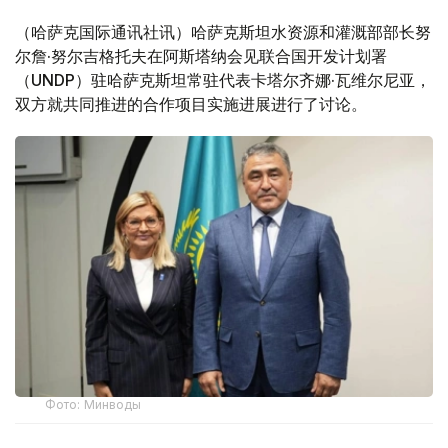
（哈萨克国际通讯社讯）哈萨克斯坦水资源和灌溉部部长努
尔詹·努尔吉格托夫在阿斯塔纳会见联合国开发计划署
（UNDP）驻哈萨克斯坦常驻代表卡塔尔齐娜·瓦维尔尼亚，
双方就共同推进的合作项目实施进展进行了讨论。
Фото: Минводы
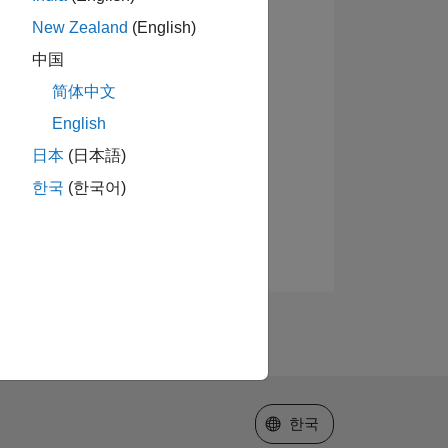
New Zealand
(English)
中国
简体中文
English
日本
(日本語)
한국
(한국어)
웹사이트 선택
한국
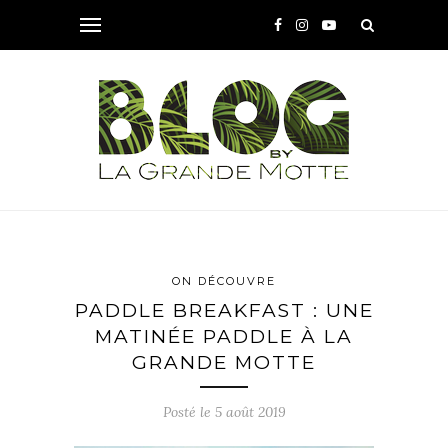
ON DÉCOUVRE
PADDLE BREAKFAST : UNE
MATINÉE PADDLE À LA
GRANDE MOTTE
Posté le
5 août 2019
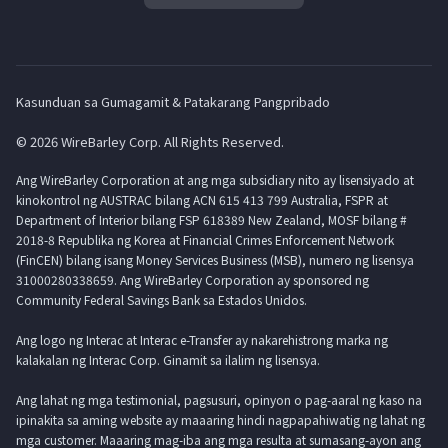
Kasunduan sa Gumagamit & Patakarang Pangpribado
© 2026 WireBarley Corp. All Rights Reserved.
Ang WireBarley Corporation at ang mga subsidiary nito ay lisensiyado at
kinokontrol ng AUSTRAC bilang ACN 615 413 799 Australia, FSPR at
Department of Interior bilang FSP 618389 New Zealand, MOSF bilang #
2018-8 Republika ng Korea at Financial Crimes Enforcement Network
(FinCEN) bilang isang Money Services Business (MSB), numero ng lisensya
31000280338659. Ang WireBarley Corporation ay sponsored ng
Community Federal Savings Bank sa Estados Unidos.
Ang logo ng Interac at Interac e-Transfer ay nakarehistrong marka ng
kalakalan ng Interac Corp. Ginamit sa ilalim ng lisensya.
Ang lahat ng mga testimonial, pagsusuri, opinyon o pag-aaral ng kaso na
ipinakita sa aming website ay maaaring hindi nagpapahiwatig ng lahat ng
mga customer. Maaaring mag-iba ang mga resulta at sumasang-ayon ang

★ ★ ★ ★

## Job item
Which lines above carry the string "WireBarley"? Copy those lines.

## Answer box
© 2026 WireBarley Corp. All Rights Reserved.
Ang WireBarley Corporation at ang mga subsidiary nito ay lisensiyado at
31000280338659. Ang WireBarley Corporation ay sponsored ng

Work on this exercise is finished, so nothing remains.